**Goal:** Copy the material word for word, from its first line down through the line containing "state / province: Jammu and Kashmir", including both of those lines.

**Saved data entries:**
----------
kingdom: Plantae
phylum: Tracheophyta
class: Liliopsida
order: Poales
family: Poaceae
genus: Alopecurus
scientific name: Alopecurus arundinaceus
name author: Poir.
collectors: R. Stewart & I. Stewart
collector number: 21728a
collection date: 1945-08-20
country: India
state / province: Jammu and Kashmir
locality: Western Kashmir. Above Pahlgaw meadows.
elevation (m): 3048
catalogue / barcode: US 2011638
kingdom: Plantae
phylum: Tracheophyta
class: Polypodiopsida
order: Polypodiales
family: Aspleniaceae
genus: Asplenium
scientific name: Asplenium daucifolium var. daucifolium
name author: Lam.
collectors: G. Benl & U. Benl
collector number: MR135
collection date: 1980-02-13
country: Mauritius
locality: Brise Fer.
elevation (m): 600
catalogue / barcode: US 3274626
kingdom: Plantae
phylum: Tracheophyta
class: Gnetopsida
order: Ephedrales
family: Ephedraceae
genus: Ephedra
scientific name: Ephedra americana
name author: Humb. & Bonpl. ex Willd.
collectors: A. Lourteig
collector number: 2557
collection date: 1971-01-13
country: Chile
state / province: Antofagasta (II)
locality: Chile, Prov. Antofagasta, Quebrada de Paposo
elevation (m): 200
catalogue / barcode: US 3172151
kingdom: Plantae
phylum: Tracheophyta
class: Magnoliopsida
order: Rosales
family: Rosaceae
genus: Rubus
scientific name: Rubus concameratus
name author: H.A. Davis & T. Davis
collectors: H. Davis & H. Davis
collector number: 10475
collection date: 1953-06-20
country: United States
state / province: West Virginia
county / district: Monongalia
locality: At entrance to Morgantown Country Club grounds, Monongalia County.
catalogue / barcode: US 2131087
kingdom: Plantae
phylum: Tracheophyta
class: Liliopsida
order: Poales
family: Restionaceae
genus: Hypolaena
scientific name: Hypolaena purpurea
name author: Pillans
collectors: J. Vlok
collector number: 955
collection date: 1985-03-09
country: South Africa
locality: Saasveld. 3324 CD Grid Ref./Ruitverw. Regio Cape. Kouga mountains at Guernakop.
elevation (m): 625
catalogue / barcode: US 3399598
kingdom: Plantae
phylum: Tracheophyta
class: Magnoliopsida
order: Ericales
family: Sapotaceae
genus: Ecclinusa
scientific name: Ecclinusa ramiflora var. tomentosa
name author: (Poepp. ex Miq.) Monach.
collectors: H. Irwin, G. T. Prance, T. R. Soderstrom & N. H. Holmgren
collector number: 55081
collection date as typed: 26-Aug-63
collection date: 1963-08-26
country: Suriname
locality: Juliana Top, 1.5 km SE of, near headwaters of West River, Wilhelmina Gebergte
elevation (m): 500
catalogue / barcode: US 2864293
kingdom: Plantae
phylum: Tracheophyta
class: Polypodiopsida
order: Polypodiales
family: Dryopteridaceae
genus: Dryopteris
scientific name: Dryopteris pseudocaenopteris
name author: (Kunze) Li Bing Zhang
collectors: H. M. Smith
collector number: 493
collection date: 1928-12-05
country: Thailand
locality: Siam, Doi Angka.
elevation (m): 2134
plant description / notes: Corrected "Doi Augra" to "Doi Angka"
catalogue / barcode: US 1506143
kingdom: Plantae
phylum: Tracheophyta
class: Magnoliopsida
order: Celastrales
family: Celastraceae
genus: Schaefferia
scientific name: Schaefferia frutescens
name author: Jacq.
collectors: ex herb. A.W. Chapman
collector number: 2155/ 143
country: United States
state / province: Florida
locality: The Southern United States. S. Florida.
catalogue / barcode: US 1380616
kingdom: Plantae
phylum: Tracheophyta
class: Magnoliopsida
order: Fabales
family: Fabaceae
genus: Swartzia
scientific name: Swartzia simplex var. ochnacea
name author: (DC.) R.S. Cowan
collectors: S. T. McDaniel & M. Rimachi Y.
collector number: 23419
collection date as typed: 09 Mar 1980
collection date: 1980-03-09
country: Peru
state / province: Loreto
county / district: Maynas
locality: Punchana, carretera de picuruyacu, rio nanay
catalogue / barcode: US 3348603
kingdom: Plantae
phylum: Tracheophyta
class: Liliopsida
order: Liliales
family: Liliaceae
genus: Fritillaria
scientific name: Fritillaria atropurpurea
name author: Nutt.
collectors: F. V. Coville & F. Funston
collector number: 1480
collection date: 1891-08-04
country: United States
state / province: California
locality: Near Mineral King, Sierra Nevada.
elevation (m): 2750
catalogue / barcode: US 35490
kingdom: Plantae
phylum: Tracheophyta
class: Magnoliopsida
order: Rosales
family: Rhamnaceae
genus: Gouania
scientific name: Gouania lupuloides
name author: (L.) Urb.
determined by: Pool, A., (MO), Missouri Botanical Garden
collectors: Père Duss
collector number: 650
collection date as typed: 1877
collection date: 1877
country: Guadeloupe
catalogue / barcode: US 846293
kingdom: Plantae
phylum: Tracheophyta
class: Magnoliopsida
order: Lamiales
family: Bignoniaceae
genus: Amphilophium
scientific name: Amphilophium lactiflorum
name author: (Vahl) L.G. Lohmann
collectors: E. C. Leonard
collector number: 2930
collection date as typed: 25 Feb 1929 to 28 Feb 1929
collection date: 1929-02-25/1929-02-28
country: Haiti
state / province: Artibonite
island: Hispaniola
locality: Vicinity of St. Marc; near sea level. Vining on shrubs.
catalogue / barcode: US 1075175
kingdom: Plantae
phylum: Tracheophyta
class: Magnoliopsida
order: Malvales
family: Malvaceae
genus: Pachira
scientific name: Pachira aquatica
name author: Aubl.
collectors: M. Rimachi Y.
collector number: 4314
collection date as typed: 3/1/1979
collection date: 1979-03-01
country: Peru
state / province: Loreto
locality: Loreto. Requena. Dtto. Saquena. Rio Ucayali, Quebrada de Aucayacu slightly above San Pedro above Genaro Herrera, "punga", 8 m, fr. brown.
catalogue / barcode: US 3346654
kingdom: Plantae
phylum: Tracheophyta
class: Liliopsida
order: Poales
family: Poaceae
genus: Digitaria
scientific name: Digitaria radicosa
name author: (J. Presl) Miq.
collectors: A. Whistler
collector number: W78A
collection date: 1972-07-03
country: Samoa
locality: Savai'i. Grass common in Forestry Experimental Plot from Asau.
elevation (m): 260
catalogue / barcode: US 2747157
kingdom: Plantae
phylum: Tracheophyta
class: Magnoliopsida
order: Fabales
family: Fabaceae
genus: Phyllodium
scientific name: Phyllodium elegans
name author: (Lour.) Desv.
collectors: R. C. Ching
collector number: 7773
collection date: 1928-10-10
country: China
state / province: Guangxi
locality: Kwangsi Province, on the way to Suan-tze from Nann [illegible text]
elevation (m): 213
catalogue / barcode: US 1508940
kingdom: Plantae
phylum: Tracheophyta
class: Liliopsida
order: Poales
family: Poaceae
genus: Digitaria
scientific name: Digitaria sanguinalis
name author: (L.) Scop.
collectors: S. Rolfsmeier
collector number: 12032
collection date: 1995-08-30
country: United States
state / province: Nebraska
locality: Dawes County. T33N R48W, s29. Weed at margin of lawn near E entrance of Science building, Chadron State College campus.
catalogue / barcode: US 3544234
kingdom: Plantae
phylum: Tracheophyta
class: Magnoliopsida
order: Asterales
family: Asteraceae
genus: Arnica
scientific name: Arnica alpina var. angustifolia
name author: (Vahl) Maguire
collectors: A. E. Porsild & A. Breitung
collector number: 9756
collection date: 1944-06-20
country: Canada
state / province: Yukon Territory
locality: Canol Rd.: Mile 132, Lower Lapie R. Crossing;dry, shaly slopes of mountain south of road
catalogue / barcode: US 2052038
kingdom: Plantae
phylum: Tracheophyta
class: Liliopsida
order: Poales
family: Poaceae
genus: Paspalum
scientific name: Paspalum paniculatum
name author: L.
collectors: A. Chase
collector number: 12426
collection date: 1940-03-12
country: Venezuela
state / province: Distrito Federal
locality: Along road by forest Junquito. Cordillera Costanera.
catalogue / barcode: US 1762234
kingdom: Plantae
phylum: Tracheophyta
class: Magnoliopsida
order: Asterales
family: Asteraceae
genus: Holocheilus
----------
**Output for this exercise:**
kingdom: Plantae
phylum: Tracheophyta
class: Liliopsida
order: Poales
family: Poaceae
genus: Alopecurus
scientific name: Alopecurus arundinaceus
name author: Poir.
collectors: R. Stewart & I. Stewart
collector number: 21728a
collection date: 1945-08-20
country: India
state / province: Jammu and Kashmir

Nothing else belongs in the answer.